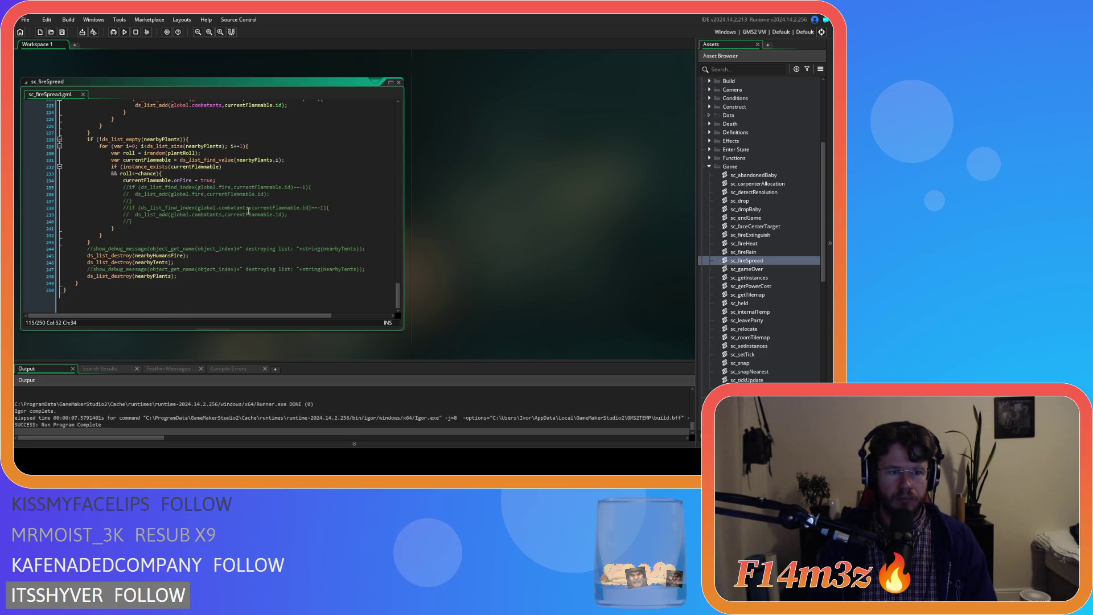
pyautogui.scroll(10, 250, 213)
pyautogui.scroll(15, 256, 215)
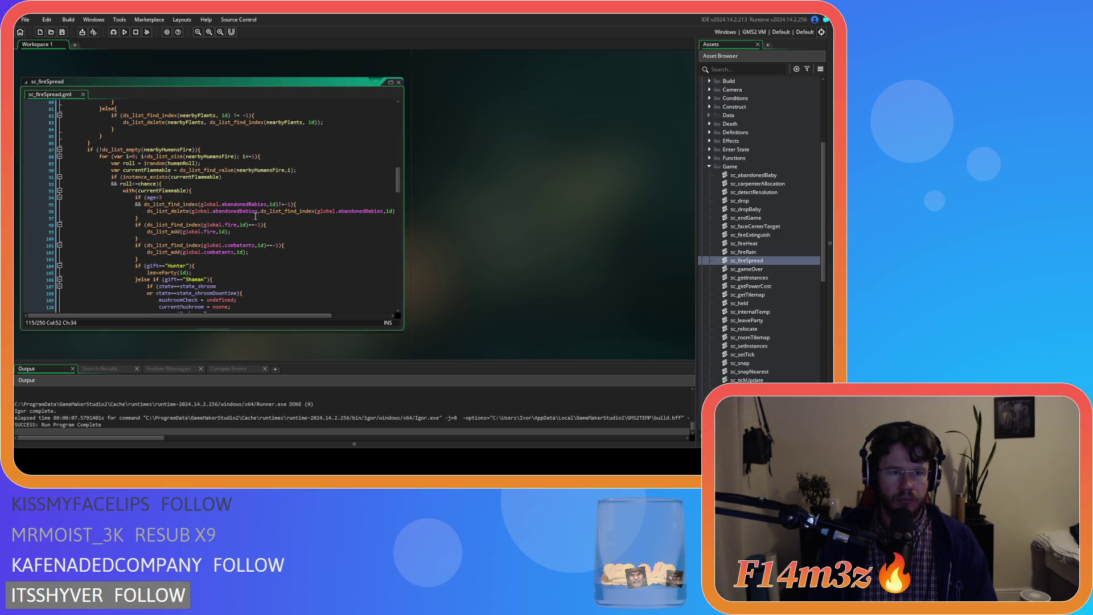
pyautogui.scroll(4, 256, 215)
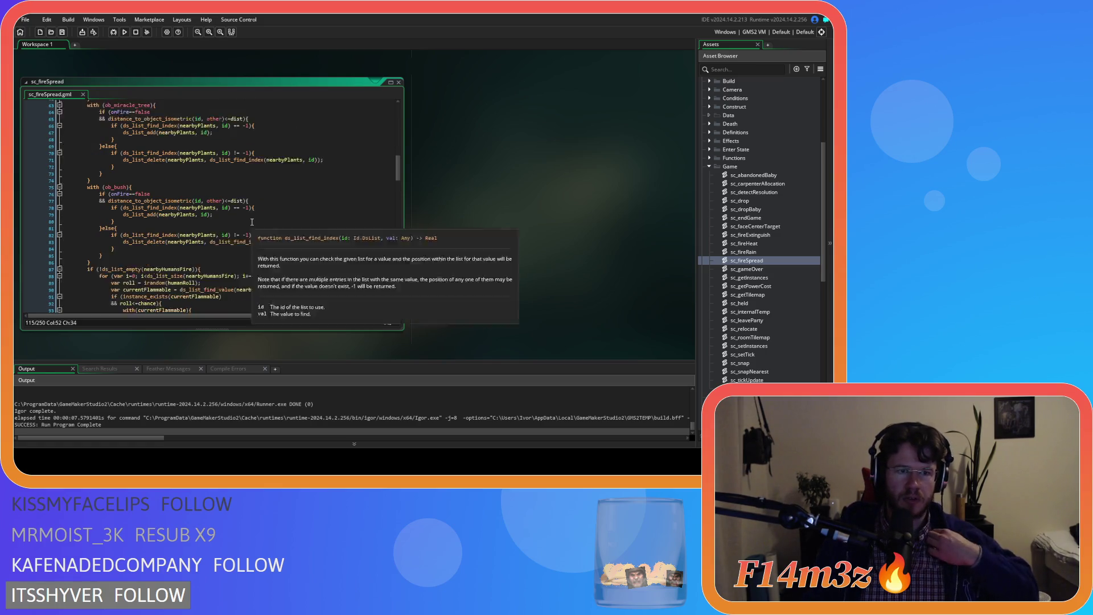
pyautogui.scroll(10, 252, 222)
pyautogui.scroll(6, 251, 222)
☆ ☆ ☆
To do ->
Without including any picture, output all the material exactly as it appears.

Written solution ->
pyautogui.scroll(10, 250, 213)
pyautogui.scroll(15, 256, 215)
pyautogui.scroll(4, 256, 215)
pyautogui.scroll(10, 252, 222)
pyautogui.scroll(6, 251, 222)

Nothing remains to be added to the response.